--- DATA FOR ANALYSIS Enclosed Below ---
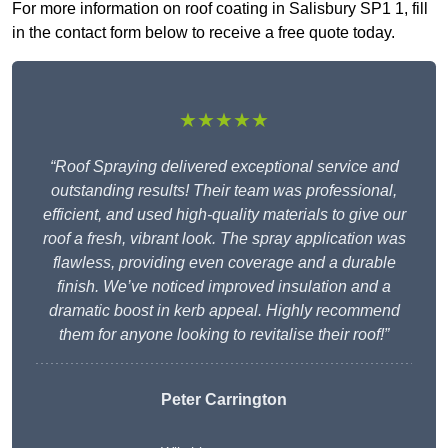
For more information on roof coating in Salisbury SP1 1, fill
in the contact form below to receive a free quote today.
★★★★★
“Roof Spraying delivered exceptional service and
outstanding results! Their team was professional,
efficient, and used high-quality materials to give our
roof a fresh, vibrant look. The spray application was
flawless, providing even coverage and a durable
finish. We’ve noticed improved insulation and a
dramatic boost in kerb appeal. Highly recommend
them for anyone looking to revitalise their roof!”
Peter Carrington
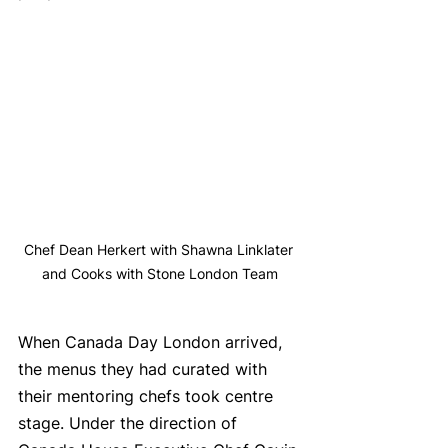
Chef Dean Herkert with Shawna Linklater 
and Cooks with Stone London Team
When Canada Day London arrived, 
the menus they had curated with 
their mentoring chefs took centre 
stage. Under the direction of 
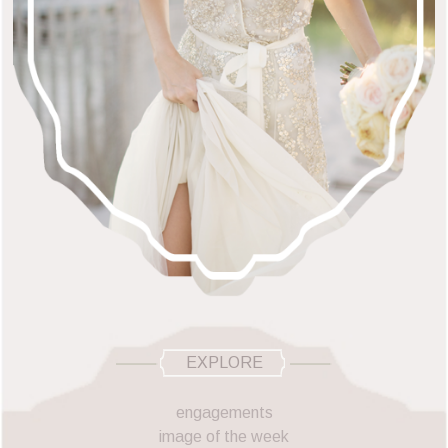
EXPLORE
engagements
image of the week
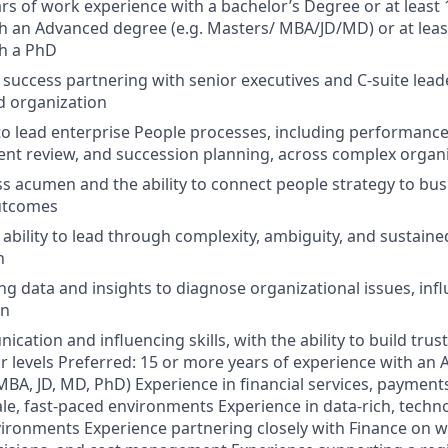
rs of work experience with a bachelor’s Degree or at least 
h an Advanced degree (e.g. Masters/ MBA/JD/MD) or at leas
th a PhD
uccess partnering with senior executives and C-suite leader
d organization
 to lead enterprise People processes, including performanc
ent review, and succession planning, across complex organ
s acumen and the ability to connect people strategy to busi
utcomes
bility to lead through complexity, ambiguity, and sustaine
n
ng data and insights to diagnose organizational issues, infl
on
ation and influencing skills, with the ability to build trust 
r levels Preferred: 15 or more years of experience with a
 MBA, JD, MD, PhD) Experience in financial services, payment
ale, fast-paced environments Experience in data-rich, techn
ironments Experience partnering closely with Finance on w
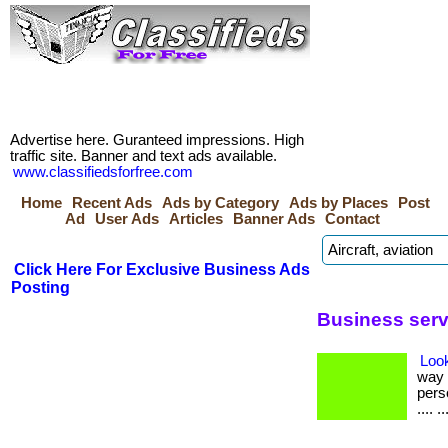
Advertise here. Guranteed impressions. High
traffic site. Banner and text ads available.
www.classifiedsforfree.com
Home
Recent Ads
Ads by Category
Ads by Places
Post
Ad
User Ads
Articles
Banner Ads
Contact
Click Here For Exclusive Business Ads
Posting
Business serv
Loo
way 
perso
.... ..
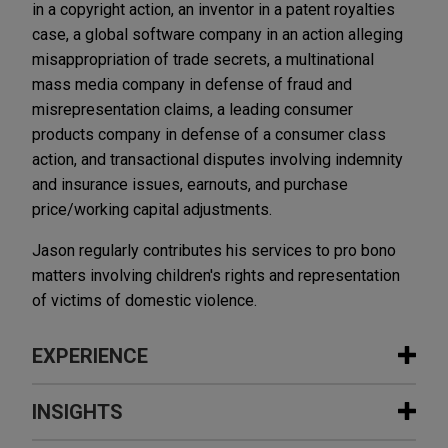
in a copyright action, an inventor in a patent royalties
case, a global software company in an action alleging
misappropriation of trade secrets, a multinational
mass media company in defense of fraud and
misrepresentation claims, a leading consumer
products company in defense of a consumer class
action, and transactional disputes involving indemnity
and insurance issues, earnouts, and purchase
price/working capital adjustments.
Jason regularly contributes his services to pro bono
matters involving children's rights and representation
of victims of domestic violence.
EXPERIENCE
Experience
INSIGHTS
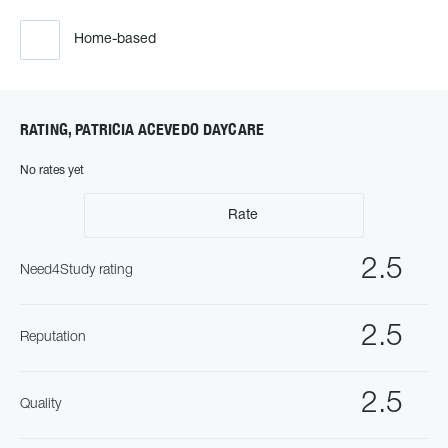
Home-based
RATING, PATRICIA ACEVEDO DAYCARE
No rates yet
Rate
2.5
Need4Study rating
2.5
Reputation
2.5
Quality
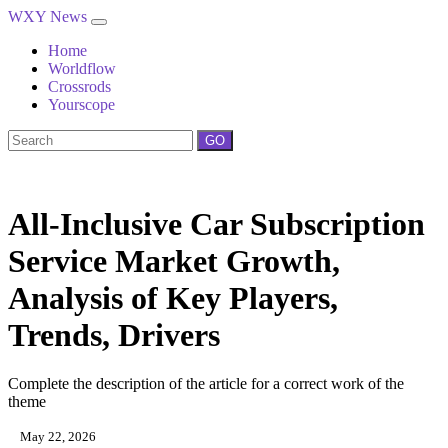
WXY News
Home
Worldflow
Crossrods
Yourscope
GO
All-Inclusive Car Subscription
Service Market Growth,
Analysis of Key Players,
Trends, Drivers
Complete the description of the article for a correct work of the
theme
May 22, 2026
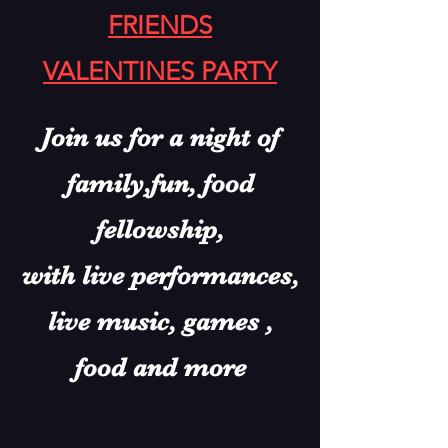
FRIENDS
VALENTINES PARTY
Join us for a night of
family,
fun, food
fellowship,
with live performances,
live music, games ,
food and more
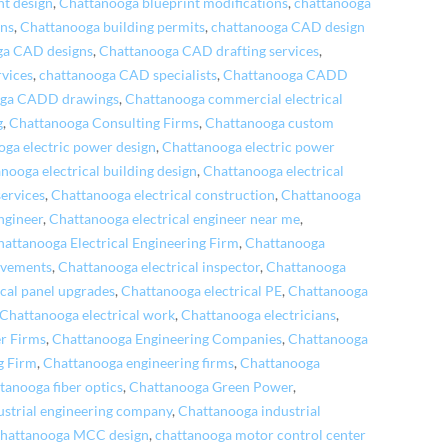
nt design
,
Chattanooga blueprint modifications
,
chattanooga
ons
,
Chattanooga building permits
,
chattanooga CAD design
ga CAD designs
,
Chattanooga CAD drafting services
,
vices
,
chattanooga CAD specialists
,
Chattanooga CADD
oga CADD drawings
,
Chattanooga commercial electrical
g
,
Chattanooga Consulting Firms
,
Chattanooga custom
ga electric power design
,
Chattanooga electric power
nooga electrical building design
,
Chattanooga electrical
services
,
Chattanooga electrical construction
,
Chattanooga
ngineer
,
Chattanooga electrical engineer near me
,
hattanooga Electrical Engineering Firm
,
Chattanooga
ovements
,
Chattanooga electrical inspector
,
Chattanooga
cal panel upgrades
,
Chattanooga electrical PE
,
Chattanooga
Chattanooga electrical work
,
Chattanooga electricians
,
r Firms
,
Chattanooga Engineering Companies
,
Chattanooga
g Firm
,
Chattanooga engineering firms
,
Chattanooga
tanooga fiber optics
,
Chattanooga Green Power
,
ustrial engineering company
,
Chattanooga industrial
chattanooga MCC design
,
chattanooga motor control center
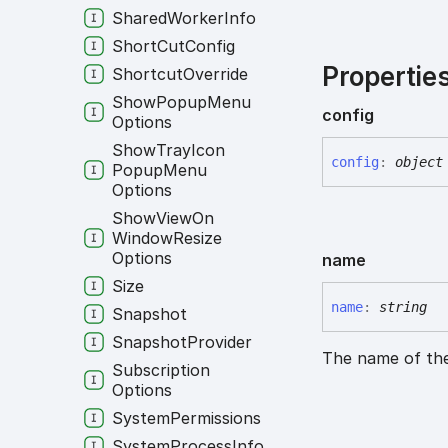
Shared
Worker
Info
Short
Cut
Config
Propertie
Shortcut
Override
Show
Popup
Menu
config
Options
Show
Tray
Icon
config
:
object
Popup
Menu
Options
Show
View
On
Window
Resize
Options
name
Size
name
:
string
Snapshot
Snapshot
Provider
The name of the
Subscription
Options
System
Permissions
System
Process
Info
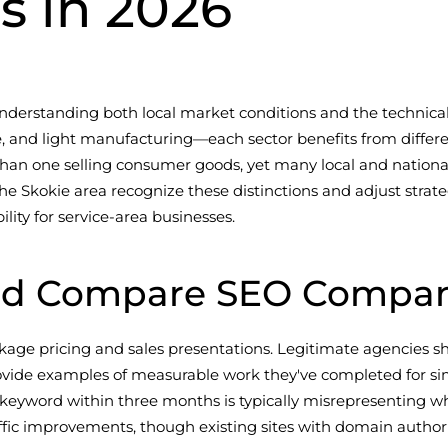
is in 2026
understanding both local market conditions and the technical
care, and light manufacturing—each sector benefits from dif
 than one selling consumer goods, yet many local and nation
the Skokie area recognize these distinctions and adjust stra
lity for service-area businesses.
d Compare SEO Companies
ge pricing and sales presentations. Legitimate agencies sh
ovide examples of measurable work they've completed for sim
 keyword within three months is typically misrepresenting wh
ffic improvements, though existing sites with domain authorit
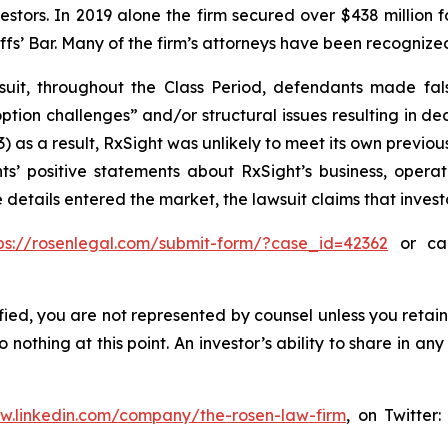
vestors. In 2019 alone the firm secured over $438 million 
iffs’ Bar. Many of the firm’s attorneys have been recogn
uit, throughout the Class Period, defendants made fal
tion challenges” and/or structural issues resulting in dec
 as a result, RxSight was unlikely to meet its own previous
ts’ positive statements about RxSight’s business, opera
 details entered the market, the lawsuit claims that inve
ps://rosenlegal.com/submit-form/?case_id=42362
or cal
tified, you are not represented by counsel unless you reta
thing at this point. An investor’s ability to share in an
ww.linkedin.com/company/the-rosen-law-firm
, on Twitter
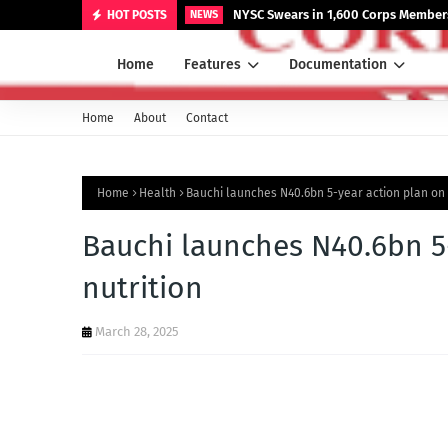
NYSC Swears in 1,600 Corps Members
HOT POSTS
NEWS
Home
Features
Documentation
Home
About
Contact
Home
Health
Bauchi launches N40.6bn 5-year action plan on f
Bauchi launches N40.6bn 5
nutrition
March 28, 2025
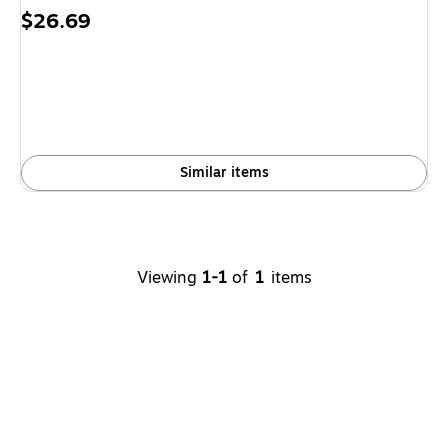
Price
$26.69
is
Similar items
Viewing
1-1
of
1
items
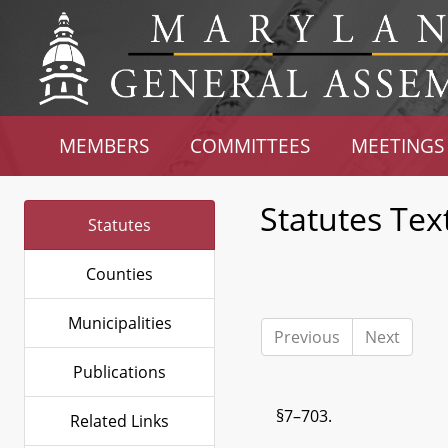
MEMBERS
COMMITTEES
MEETINGS
Statutes Tex
Statutes
Counties
Municipalities
Previous
Next
Publications
§7–703.
Related Links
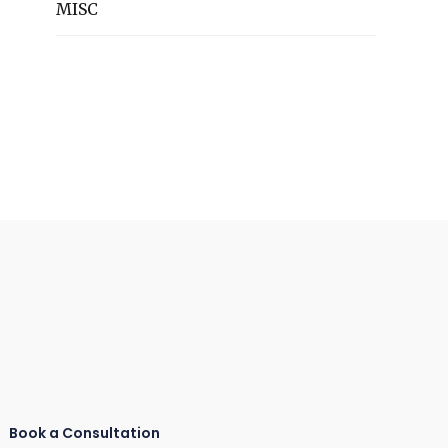
MISC
Book a Consultation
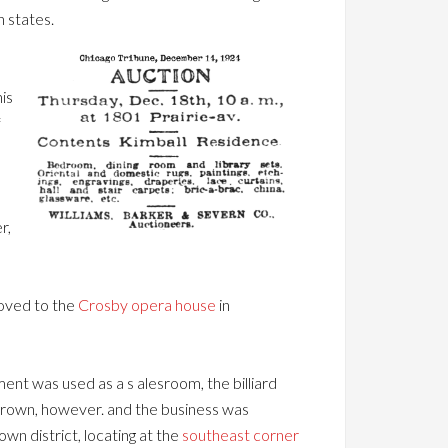
n states.
is
f
r,
moved to the
Crosby opera house
in
ent was used as a s alesroom, the billiard
grown, however. and the business was
n district, locating at the
southeast corner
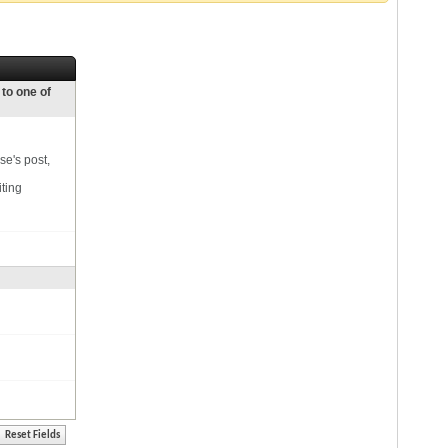
 to one of
se's post,
iting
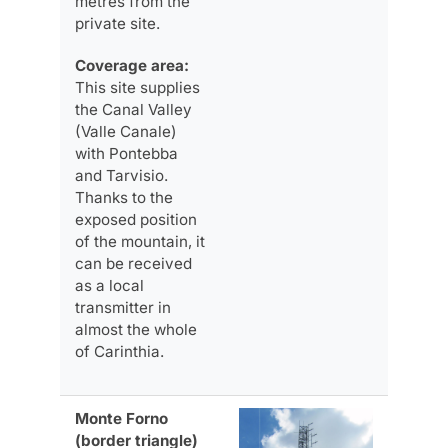
metres from the
private site.
Coverage area:
This site supplies
the Canal Valley
(Valle Canale)
with Pontebba
and Tarvisio.
Thanks to the
exposed position
of the mountain, it
can be received
as a local
transmitter in
almost the whole
of Carinthia.
Monte Forno
(border triangle)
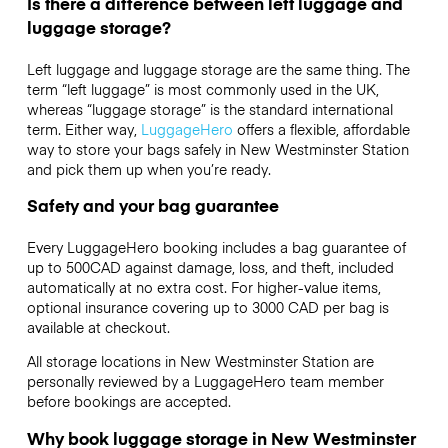
Is there a difference between left luggage and
luggage storage?
Left luggage and luggage storage are the same thing. The
term “left luggage” is most commonly used in the UK,
whereas “luggage storage” is the standard international
term. Either way,
LuggageHero
offers a flexible, affordable
way to store your bags safely in New Westminster Station
and pick them up when you’re ready.
Safety and your bag guarantee
Every LuggageHero booking includes a bag guarantee of
up to 500CAD against damage, loss, and theft, included
automatically at no extra cost. For higher-value items,
optional insurance covering up to
3000 CAD
per bag is
available at checkout.
All storage locations in New Westminster Station are
personally reviewed by a LuggageHero team member
before bookings are accepted.
Why book luggage storage in New Westminster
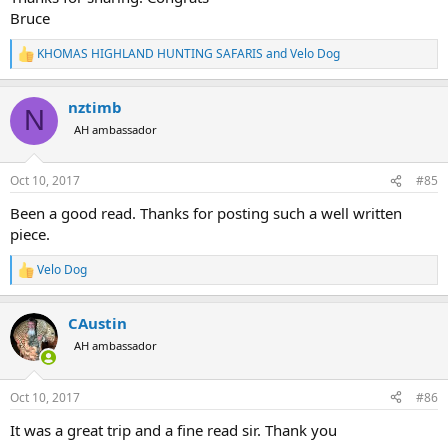
Bruce
KHOMAS HIGHLAND HUNTING SAFARIS
and
Velo Dog
R
e
a
nztimb
c
N
t
AH ambassador
i
o
n
Oct 10, 2017
#85
s
:
Been a good read. Thanks for posting such a well written
piece.
Velo Dog
R
e
a
CAustin
c
t
AH ambassador
i
o
n
Oct 10, 2017
#86
s
:
It was a great trip and a fine read sir. Thank you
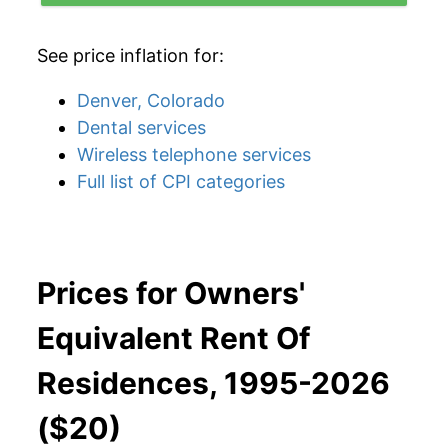
See price inflation for:
Denver, Colorado
Dental services
Wireless telephone services
Full list of CPI categories
Prices for Owners'
Equivalent Rent Of
Residences, 1995-2026
($20)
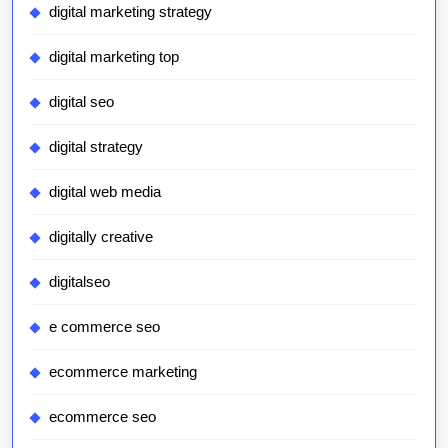
digital marketing strategy
digital marketing top
digital seo
digital strategy
digital web media
digitally creative
digitalseo
e commerce seo
ecommerce marketing
ecommerce seo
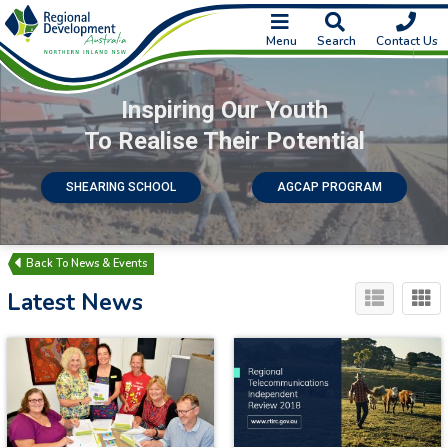
Menu
Search
Contact Us
Inspiring Our Youth
To Realise Their Potential
SHEARING SCHOOL
AGCAP PROGRAM
News & Events
Latest News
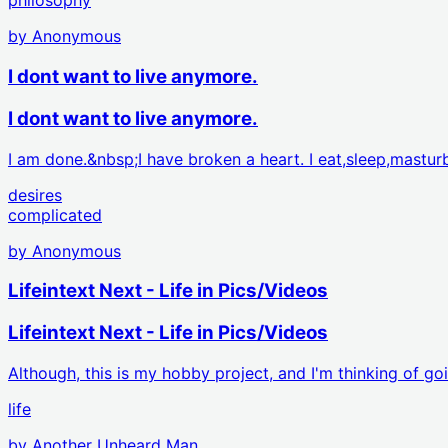
philosophy
by
Anonymous
I dont want to live anymore.
I dont want to live anymore.
I am done.&nbsp;I have broken a heart. I eat,sleep,mastu
desires
complicated
by
Anonymous
Lifeintext Next - Life in Pics/Videos
Lifeintext Next - Life in Pics/Videos
Although, this is my hobby project, and I'm thinking of go
life
by
Another Unheard Man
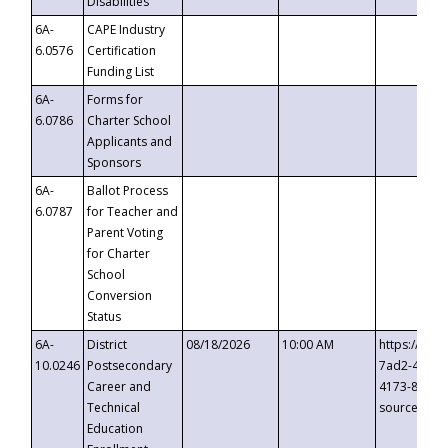
Disabilities
6A-
CAPE Industry
6.0576
Certification
Funding List
6A-
Forms for
6.0786
Charter School
Applicants and
Sponsors
6A-
Ballot Process
6.0787
for Teacher and
Parent Voting
for Charter
School
Conversion
Status
6A-
District
08/18/2026
10:00 AM
https://eve
10.0246
Postsecondary
7ad2-4249-
Career and
4173-8c1c-
Technical
source=cop
Education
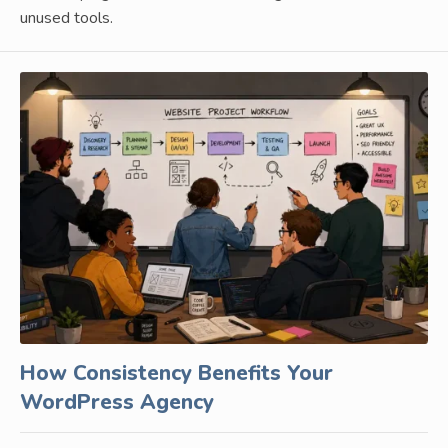
unused tools.
How Consistency Benefits Your
WordPress Agency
--- End of Enclosed DATA FOR ANALYSIS ---
#### PROBLEM DESCRIPTION:
Copy out, word for word, the lines from the start of the items up to and including the line containing "outstanding results! Their", and leave the pictures out.

#### RESULT:
For more information on roof coating in Salisbury SP1 1, fill
in the contact form below to receive a free quote today.
★★★★★
“Roof Spraying delivered exceptional service and
outstanding results! Their team was professional,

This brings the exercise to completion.